Highlights of House, Senate veterans bills
A comparison of House and Senate legislation aimed at improving medical care for Department of Veterans Affairs patients:
HOUSE BILL
• Requires VA to pay for outside medical care for veterans unable to get prompt treatment from the agency or who live at least 40 miles from a VA facility. This would last two years.
• Prohibits bonuses for all VA employees through 2016.
• Requires independent assessment of VA health programs and obliges agency to report to Congress on how it implements audit recommendations.

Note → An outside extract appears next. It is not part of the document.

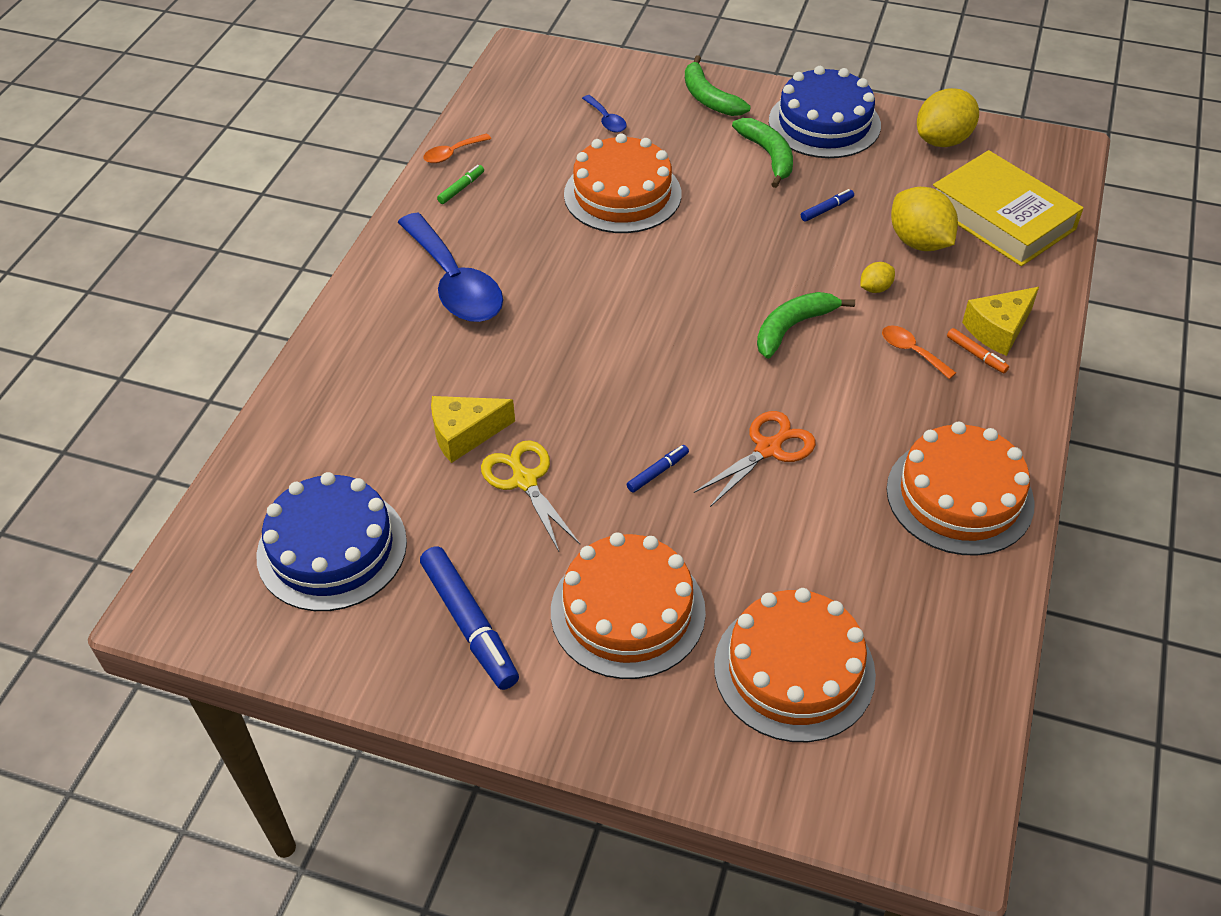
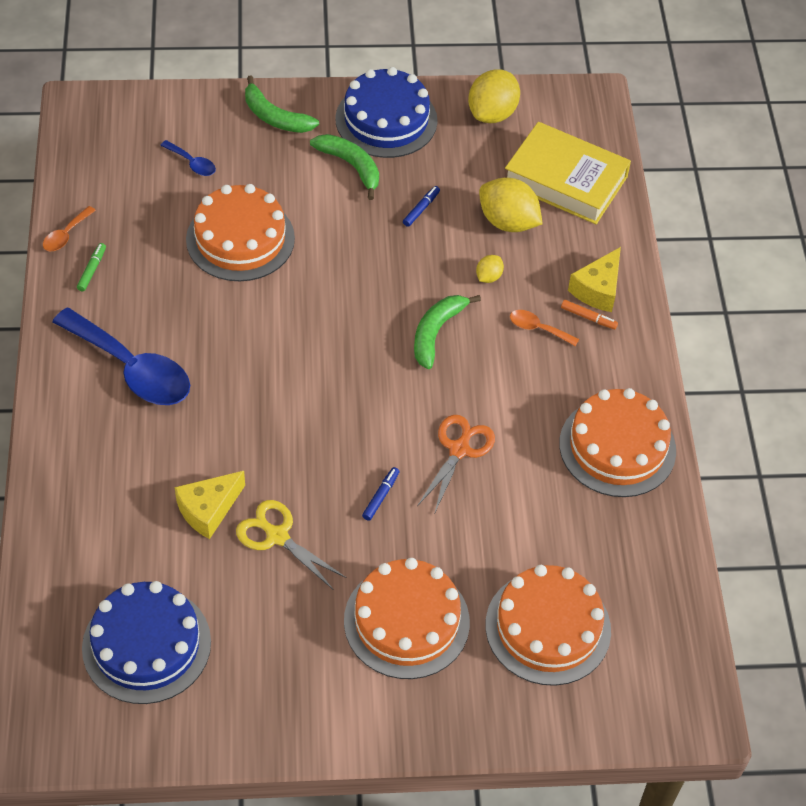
camera: 25 degrees left, 5 degrees up
blue marker [420,546,519,690] -> none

• Complements earlier House-passed bill making it easier for VA secretary to fire agency officials.
SENATE BILL
• Requires VA to pay for outside medical care for veterans unable to get prompt treatment from the agency or who live at least 40 miles from a VA facility. This would last two years.

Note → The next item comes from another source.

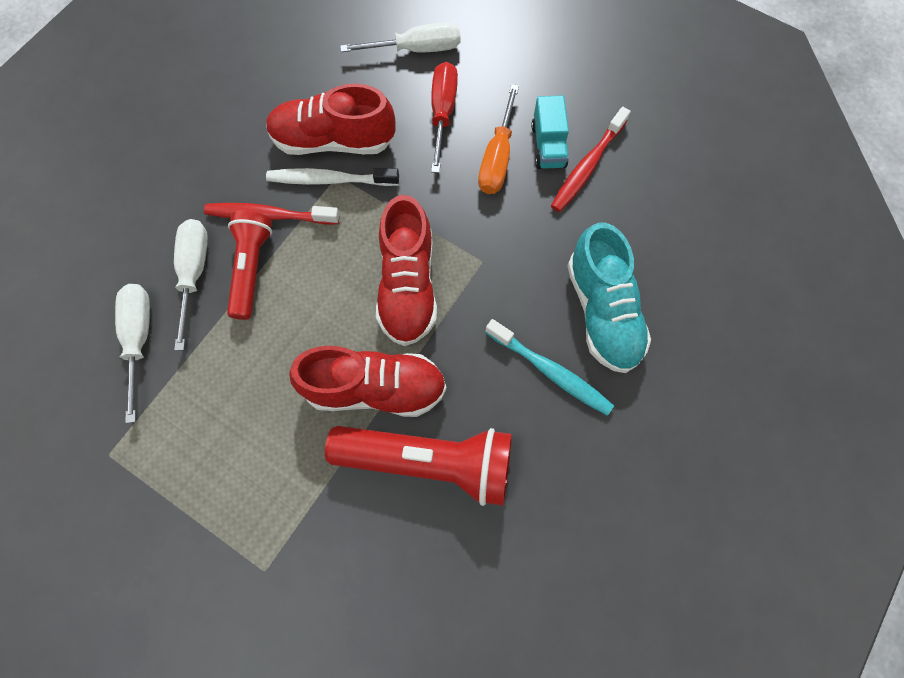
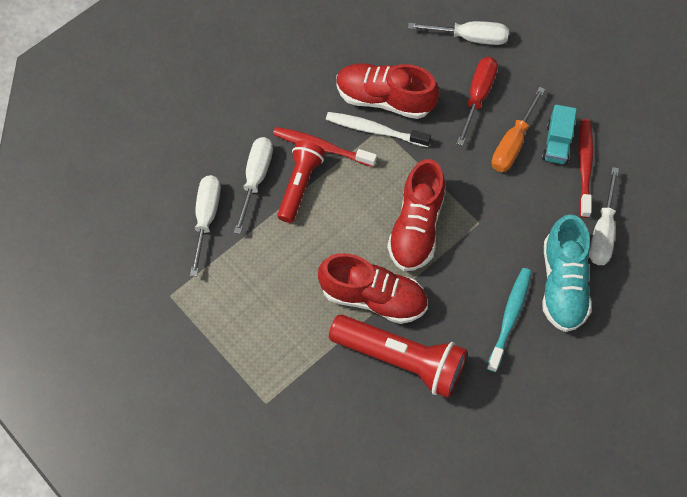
camera: 15 degrees right, 5 degrees down
turquoise toothbrush [485,319,614,416] -> turquoise toothbrush turned 120 degrees counterclockwise [487,268,532,372]
red toothbrush [551,107,631,212] -> red toothbrush turned 135 degrees clockwise [578,119,593,218]
none -> white screwdriver [589,167,619,265]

• Bars VA from awarding bonuses to employees for meeting goals for prompt scheduling of patients' appointments - a practice investigators say led some officials to create phony wait lists.
• Makes it easier for VA secretary to fire or demote agency officials.

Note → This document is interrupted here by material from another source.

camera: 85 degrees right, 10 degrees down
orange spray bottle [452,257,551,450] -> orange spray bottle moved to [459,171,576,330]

• Lets VA enter leases for 26 major medical facilities in 17 states and Puerto Rico.
• Gives VA 60 days to create disciplinary procedures for workers who knowingly falsify wait-time data; requires agency to publish goals for wait times for appointments and actual wait times at each VA medical center.
• Expands sexual trauma services and requires reports on domestic abuse in veterans' households.
• Lets agency more quickly fill medical jobs with greatest shortages.
• Bars VA education benefits for veterans attending public institutions unless those schools charge veterans in-state tuition.
Note: House bill is HR 4810, Senate bill is S 2450.